TASK STATEMENT: Give back exactly the lines from the one that includes "X645000Y630000D02*" to the last line below, both included, and no further lines.

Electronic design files
□ □ □ □ □ □ □
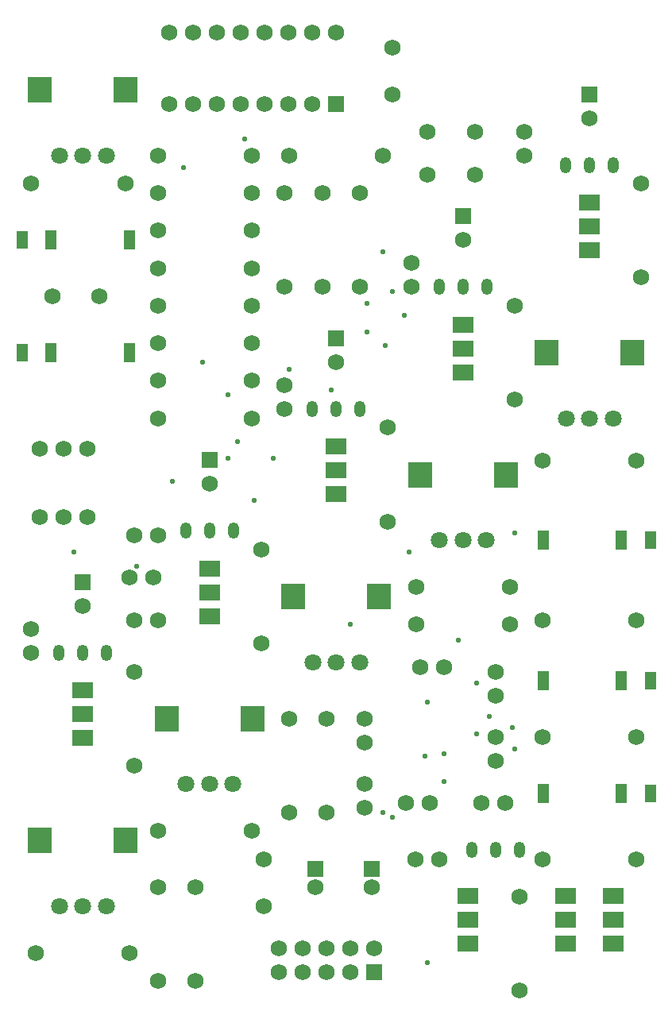
<source format=gts>
G04*
G04 #@! TF.GenerationSoftware,Altium Limited,Altium Designer,25.8.1 (18)*
G04*
G04 Layer_Color=8388736*
%FSLAX44Y44*%
%MOMM*%
G71*
G04*
G04 #@! TF.SameCoordinates,F1EE7967-946D-41B3-A8E5-45C9097F8446*
G04*
G04*
G04 #@! TF.FilePolarity,Negative*
G04*
G01*
G75*
%ADD12O,1.2032X1.7272*%
%ADD13C,1.7272*%
%ADD14R,1.7272X1.7272*%
%ADD15R,1.3032X1.9032*%
%ADD16R,1.3032X2.1032*%
%ADD17R,2.3032X1.8032*%
%ADD18C,1.8032*%
%ADD19R,2.6032X2.7032*%
%ADD20C,0.5532*%
D12*
X54600Y380000D02*
D03*
X105400D02*
D03*
X80000D02*
D03*
X189600Y510000D02*
D03*
X240400D02*
D03*
X215000D02*
D03*
X324600Y640000D02*
D03*
X375400D02*
D03*
X350000D02*
D03*
X459600Y770000D02*
D03*
X510400D02*
D03*
X485000D02*
D03*
X594600Y900000D02*
D03*
X645400D02*
D03*
X620000D02*
D03*
X545400Y170000D02*
D03*
X494600D02*
D03*
X520000D02*
D03*
D13*
X620000Y950000D02*
D03*
X485000Y820000D02*
D03*
X350000Y690000D02*
D03*
X215000Y560000D02*
D03*
X80000Y430000D02*
D03*
X410000Y1025000D02*
D03*
Y975000D02*
D03*
X350000Y1041200D02*
D03*
X299200D02*
D03*
X273800D02*
D03*
X324600D02*
D03*
X299200Y965000D02*
D03*
X273800D02*
D03*
X324600D02*
D03*
X248400Y1041200D02*
D03*
X197600D02*
D03*
X172200D02*
D03*
X223000D02*
D03*
X248400Y965000D02*
D03*
X223000D02*
D03*
X172200D02*
D03*
X197600D02*
D03*
X135000Y505000D02*
D03*
X160400D02*
D03*
X59600Y597500D02*
D03*
X85000D02*
D03*
X34200D02*
D03*
X160000Y415000D02*
D03*
X134600D02*
D03*
X155000Y460000D02*
D03*
X129600D02*
D03*
X535000Y450000D02*
D03*
X435000D02*
D03*
X535000Y410000D02*
D03*
X435000D02*
D03*
X545000Y20000D02*
D03*
Y120000D02*
D03*
X675000Y880000D02*
D03*
X447500Y935000D02*
D03*
X497500D02*
D03*
X160000Y910000D02*
D03*
X675000Y780000D02*
D03*
X540000Y650000D02*
D03*
X125000Y880000D02*
D03*
X25000D02*
D03*
X260000Y830000D02*
D03*
X160000D02*
D03*
X570000Y160000D02*
D03*
X260000Y870000D02*
D03*
X160000D02*
D03*
X260000Y910000D02*
D03*
X97500Y760000D02*
D03*
X295000Y870000D02*
D03*
X550000Y935000D02*
D03*
X430000Y795400D02*
D03*
X295000Y665400D02*
D03*
X25000Y405400D02*
D03*
X450000Y220000D02*
D03*
X200000Y130000D02*
D03*
X497500Y890000D02*
D03*
X387500Y130000D02*
D03*
X439600Y365000D02*
D03*
X465000D02*
D03*
X135000Y260000D02*
D03*
Y360000D02*
D03*
X270000Y390000D02*
D03*
Y490000D02*
D03*
X405000Y520000D02*
D03*
Y620000D02*
D03*
X540000Y750000D02*
D03*
X550000Y909600D02*
D03*
X430000Y770000D02*
D03*
X25000Y380000D02*
D03*
X295000Y640000D02*
D03*
X424600Y220000D02*
D03*
X460000Y160000D02*
D03*
X434600D02*
D03*
X340000Y210000D02*
D03*
Y310000D02*
D03*
X380000Y240000D02*
D03*
Y214600D02*
D03*
Y284600D02*
D03*
Y310000D02*
D03*
X520000Y264600D02*
D03*
Y290000D02*
D03*
X504600Y220000D02*
D03*
X530000D02*
D03*
X520000Y334600D02*
D03*
Y360000D02*
D03*
X160000Y30000D02*
D03*
Y130000D02*
D03*
X670000Y160000D02*
D03*
X260000Y750000D02*
D03*
X160000D02*
D03*
X300000Y210000D02*
D03*
Y310000D02*
D03*
Y910000D02*
D03*
X400000D02*
D03*
X260000Y710000D02*
D03*
X160000D02*
D03*
X335000Y770000D02*
D03*
Y870000D02*
D03*
X130000Y60000D02*
D03*
X30000D02*
D03*
X570000Y415000D02*
D03*
X670000D02*
D03*
X260000Y630000D02*
D03*
X160000D02*
D03*
X47500Y760000D02*
D03*
X670000Y585000D02*
D03*
X570000D02*
D03*
X295000Y770000D02*
D03*
X85000Y525000D02*
D03*
X59600D02*
D03*
X34200D02*
D03*
X260000Y670000D02*
D03*
X160000D02*
D03*
X570000Y290000D02*
D03*
X670000D02*
D03*
X260000Y190000D02*
D03*
X160000D02*
D03*
X375000Y870000D02*
D03*
Y770000D02*
D03*
X260000Y790000D02*
D03*
X160000D02*
D03*
X447500Y890000D02*
D03*
X272500Y160000D02*
D03*
Y110000D02*
D03*
X390000Y65400D02*
D03*
X364600Y40000D02*
D03*
Y65400D02*
D03*
X339200Y40000D02*
D03*
Y65400D02*
D03*
X313800Y40000D02*
D03*
Y65400D02*
D03*
X288400Y40000D02*
D03*
Y65400D02*
D03*
X327500Y130000D02*
D03*
X200000Y30000D02*
D03*
D14*
X620000Y975400D02*
D03*
X485000Y845400D02*
D03*
X350000Y715400D02*
D03*
X215000Y585400D02*
D03*
X80000Y455400D02*
D03*
X350000Y965000D02*
D03*
X387500Y150000D02*
D03*
X390000Y40000D02*
D03*
X327500Y150000D02*
D03*
D15*
X684800Y500000D02*
D03*
Y350000D02*
D03*
Y230000D02*
D03*
X15200Y700000D02*
D03*
Y820000D02*
D03*
D16*
X653800Y500000D02*
D03*
X570800D02*
D03*
X653800Y350000D02*
D03*
X570800D02*
D03*
X653800Y230000D02*
D03*
X570800D02*
D03*
X129200Y820000D02*
D03*
X46200Y700000D02*
D03*
Y820000D02*
D03*
X129200Y700000D02*
D03*
D17*
X594600Y120800D02*
D03*
Y70000D02*
D03*
X645400Y120800D02*
D03*
Y95400D02*
D03*
Y70000D02*
D03*
X594600Y95400D02*
D03*
X620000Y809200D02*
D03*
X485000Y679200D02*
D03*
X490000Y70000D02*
D03*
Y95400D02*
D03*
Y120800D02*
D03*
X80000Y289200D02*
D03*
Y314600D02*
D03*
Y340000D02*
D03*
X215000Y419200D02*
D03*
Y444600D02*
D03*
Y470000D02*
D03*
X485000Y704600D02*
D03*
Y730000D02*
D03*
X620000Y834600D02*
D03*
Y860000D02*
D03*
X350000Y549200D02*
D03*
Y574600D02*
D03*
Y600000D02*
D03*
D18*
X645000Y630000D02*
D03*
X510000Y500000D02*
D03*
X595000Y630000D02*
D03*
X460000Y500000D02*
D03*
X325000Y370000D02*
D03*
X190000Y240000D02*
D03*
X55000Y110000D02*
D03*
X620000Y630000D02*
D03*
X485000Y500000D02*
D03*
X105000Y910000D02*
D03*
X80000D02*
D03*
X55000D02*
D03*
X105000Y110000D02*
D03*
X80000D02*
D03*
X240000Y240000D02*
D03*
X215000D02*
D03*
X375000Y370000D02*
D03*
X350000D02*
D03*
D19*
X665750Y700000D02*
D03*
X574250D02*
D03*
X530750Y570000D02*
D03*
X439250D02*
D03*
X125750Y980000D02*
D03*
X34250D02*
D03*
X125750Y180000D02*
D03*
X34250D02*
D03*
X260750Y310000D02*
D03*
X169250D02*
D03*
X395750Y440000D02*
D03*
X304250D02*
D03*
D20*
X137500Y472500D02*
D03*
X465000Y242500D02*
D03*
X537500Y300000D02*
D03*
X513053Y312457D02*
D03*
X500000Y347500D02*
D03*
X540000Y277500D02*
D03*
X499839Y293440D02*
D03*
X447500Y327500D02*
D03*
X365000Y410000D02*
D03*
X300000Y682500D02*
D03*
X282500Y587500D02*
D03*
X382500Y752500D02*
D03*
X540000Y507500D02*
D03*
X422500Y740000D02*
D03*
X207500Y690000D02*
D03*
X262500Y542500D02*
D03*
X235000Y587500D02*
D03*
X402500Y707500D02*
D03*
X345000Y660000D02*
D03*
X235000Y655000D02*
D03*
X245000Y605000D02*
D03*
X187500Y897500D02*
D03*
X252500Y927500D02*
D03*
X175000Y562500D02*
D03*
X465000Y272500D02*
D03*
X445000Y270000D02*
D03*
X382553Y721849D02*
D03*
X479996Y393087D02*
D03*
X427500Y487500D02*
D03*
X410000Y765000D02*
D03*
X400000Y807500D02*
D03*
X447500Y50000D02*
D03*
X70000Y487500D02*
D03*
X410000Y205000D02*
D03*
X400000Y210000D02*
D03*
M02*

</source>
□ □ □ □ □ □ □
SOLUTION FOR THIS EXERCISE:
X645000Y630000D02*
D03*
X510000Y500000D02*
D03*
X595000Y630000D02*
D03*
X460000Y500000D02*
D03*
X325000Y370000D02*
D03*
X190000Y240000D02*
D03*
X55000Y110000D02*
D03*
X620000Y630000D02*
D03*
X485000Y500000D02*
D03*
X105000Y910000D02*
D03*
X80000D02*
D03*
X55000D02*
D03*
X105000Y110000D02*
D03*
X80000D02*
D03*
X240000Y240000D02*
D03*
X215000D02*
D03*
X375000Y370000D02*
D03*
X350000D02*
D03*
D19*
X665750Y700000D02*
D03*
X574250D02*
D03*
X530750Y570000D02*
D03*
X439250D02*
D03*
X125750Y980000D02*
D03*
X34250D02*
D03*
X125750Y180000D02*
D03*
X34250D02*
D03*
X260750Y310000D02*
D03*
X169250D02*
D03*
X395750Y440000D02*
D03*
X304250D02*
D03*
D20*
X137500Y472500D02*
D03*
X465000Y242500D02*
D03*
X537500Y300000D02*
D03*
X513053Y312457D02*
D03*
X500000Y347500D02*
D03*
X540000Y277500D02*
D03*
X499839Y293440D02*
D03*
X447500Y327500D02*
D03*
X365000Y410000D02*
D03*
X300000Y682500D02*
D03*
X282500Y587500D02*
D03*
X382500Y752500D02*
D03*
X540000Y507500D02*
D03*
X422500Y740000D02*
D03*
X207500Y690000D02*
D03*
X262500Y542500D02*
D03*
X235000Y587500D02*
D03*
X402500Y707500D02*
D03*
X345000Y660000D02*
D03*
X235000Y655000D02*
D03*
X245000Y605000D02*
D03*
X187500Y897500D02*
D03*
X252500Y927500D02*
D03*
X175000Y562500D02*
D03*
X465000Y272500D02*
D03*
X445000Y270000D02*
D03*
X382553Y721849D02*
D03*
X479996Y393087D02*
D03*
X427500Y487500D02*
D03*
X410000Y765000D02*
D03*
X400000Y807500D02*
D03*
X447500Y50000D02*
D03*
X70000Y487500D02*
D03*
X410000Y205000D02*
D03*
X400000Y210000D02*
D03*
M02*

</source>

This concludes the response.